Dos 278 milhões de hectares ocupados pelo setor agropecuário no Brasil, cerca de 83 milhões estão em situação de não conformidade com o Código Florestal e teriam que ser recuperados – os processos de uso e exploração do solo acabaram deteriorando as qualidades produtivas dessas áreas.

A área total do Brasil é de 850 milhões de hectares, sendo que 537 milhões são áreas que preservam boa parte da vegetação natural (floresta, caatinga, pampa, por exemplo). Dos 537 milhões de hectares, considerados de vegetação natural, 170 milhões de hectares estão em Unidades de Conservação e Terras Indígenas. O restante, 367 milhões de hectares, em sua maior parte, estão em áreas privadas, nas quais se aplica o Código Florestal.

Do total de 103 milhões de hectares de APP, 59 milhões permanecem com vegetação natural, tendo um déficit de 44 milhões de hectares. As perdas estariam divididas de forma uniforme em todas as regiões do país.

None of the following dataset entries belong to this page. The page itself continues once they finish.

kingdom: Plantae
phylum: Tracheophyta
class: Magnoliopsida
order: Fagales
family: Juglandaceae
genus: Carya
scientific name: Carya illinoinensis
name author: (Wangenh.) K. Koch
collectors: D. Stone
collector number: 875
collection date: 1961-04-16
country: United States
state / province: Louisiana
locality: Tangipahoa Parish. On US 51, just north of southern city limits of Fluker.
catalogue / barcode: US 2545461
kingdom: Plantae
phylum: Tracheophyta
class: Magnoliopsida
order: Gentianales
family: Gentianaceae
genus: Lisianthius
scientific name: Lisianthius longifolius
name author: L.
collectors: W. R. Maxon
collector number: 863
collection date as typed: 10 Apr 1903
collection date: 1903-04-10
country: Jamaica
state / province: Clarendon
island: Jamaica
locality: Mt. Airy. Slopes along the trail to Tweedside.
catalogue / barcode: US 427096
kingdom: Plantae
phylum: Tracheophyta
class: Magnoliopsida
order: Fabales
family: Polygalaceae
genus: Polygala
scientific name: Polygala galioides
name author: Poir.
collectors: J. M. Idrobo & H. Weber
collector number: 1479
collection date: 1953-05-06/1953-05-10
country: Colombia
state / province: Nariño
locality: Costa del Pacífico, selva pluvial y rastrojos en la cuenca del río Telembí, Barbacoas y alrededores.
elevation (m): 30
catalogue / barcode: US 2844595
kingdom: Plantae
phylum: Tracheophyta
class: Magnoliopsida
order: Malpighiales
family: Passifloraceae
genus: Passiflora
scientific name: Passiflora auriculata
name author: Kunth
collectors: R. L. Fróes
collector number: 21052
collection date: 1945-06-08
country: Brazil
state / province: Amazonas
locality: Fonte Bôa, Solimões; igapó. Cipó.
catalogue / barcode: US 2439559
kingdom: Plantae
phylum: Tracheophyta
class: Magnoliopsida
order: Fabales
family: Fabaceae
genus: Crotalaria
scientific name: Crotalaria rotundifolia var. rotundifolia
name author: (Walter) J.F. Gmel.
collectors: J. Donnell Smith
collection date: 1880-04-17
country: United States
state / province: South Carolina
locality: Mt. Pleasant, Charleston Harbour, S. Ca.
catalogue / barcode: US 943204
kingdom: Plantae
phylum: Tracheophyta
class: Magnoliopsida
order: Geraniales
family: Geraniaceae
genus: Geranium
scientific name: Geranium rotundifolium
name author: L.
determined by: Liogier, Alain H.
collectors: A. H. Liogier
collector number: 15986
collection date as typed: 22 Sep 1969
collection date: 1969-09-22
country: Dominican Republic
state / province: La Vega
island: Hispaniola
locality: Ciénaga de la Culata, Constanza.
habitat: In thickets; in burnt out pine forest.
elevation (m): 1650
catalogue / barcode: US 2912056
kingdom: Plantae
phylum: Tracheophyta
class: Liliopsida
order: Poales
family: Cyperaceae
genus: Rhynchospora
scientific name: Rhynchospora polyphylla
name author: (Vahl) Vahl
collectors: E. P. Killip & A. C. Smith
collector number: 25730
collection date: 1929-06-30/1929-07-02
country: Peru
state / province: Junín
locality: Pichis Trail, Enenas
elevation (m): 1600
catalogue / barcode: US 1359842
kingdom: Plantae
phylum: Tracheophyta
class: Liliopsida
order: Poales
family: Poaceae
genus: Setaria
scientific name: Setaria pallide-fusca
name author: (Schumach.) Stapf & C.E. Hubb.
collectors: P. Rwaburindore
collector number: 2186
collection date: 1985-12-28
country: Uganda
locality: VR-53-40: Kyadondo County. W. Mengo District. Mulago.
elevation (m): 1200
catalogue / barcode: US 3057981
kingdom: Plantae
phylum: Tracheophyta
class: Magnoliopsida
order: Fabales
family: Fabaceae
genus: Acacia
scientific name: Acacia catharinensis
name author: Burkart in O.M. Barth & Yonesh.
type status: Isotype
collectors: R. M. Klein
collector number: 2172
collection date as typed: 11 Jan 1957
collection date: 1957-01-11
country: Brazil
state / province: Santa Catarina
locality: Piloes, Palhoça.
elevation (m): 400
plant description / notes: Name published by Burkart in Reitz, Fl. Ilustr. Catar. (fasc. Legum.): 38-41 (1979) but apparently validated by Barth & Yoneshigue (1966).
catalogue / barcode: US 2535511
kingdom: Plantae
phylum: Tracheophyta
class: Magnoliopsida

Já, o total de área de RL é 254 milhões de hectares, sendo calculado um déficit de cobertura dessas reservas de 43 milhões de hectares.

Novo CF só em 2011

Na última terça-feira (6/7), o grupo especial criado para discutir o PL 1876/99 aprovou por 13 votos a 5 as propostas de mudança do Código Florestal Brasileiro (Lei 4.771/65), reunidas pelo deputado Aldo Rebelo, relator do projeto. Dentre as principais propostas está a consolidação de RL já desmatadas em pequenas propriedades e redução de 30 para 15 metros a área de proteção das matas ciliares em rios de até 10 metros de largura.

O próximo passo será a aprovação do PL no plenário da Câmara dos Deputados, sem data prevista. A estimativa é que a votação aconteça somente após as eleições, restando para o próximo presidente da república a decisão de aceitar ou vetar o PL.

As principais medidas:

– Redução do prazo de recomposição da Reserva Legal de 30 para 20 anos;

– Os cursos de água de até 10 metros de largura terão suas áreas de preservação permanente (APP) reduzidas de 30 para 15 metros. E os estados não terão mais o direito de reduzir ou aumentar essa metragem;

– As reservas legais (RL) em pequenas propriedades de até quatro módulos estão dispensadas da recomposição da RL. Ao mesmo tempo, não poderão desmatar partes que estão preservadas;

– O PL prevê que nos próximos cinco anos seja proibido qualquer tipo de desmatamento – durante esse período, União, estados e municípios deverão agilizar a regularização de todas as propriedades e realizar o levantamento de todas as florestas no país.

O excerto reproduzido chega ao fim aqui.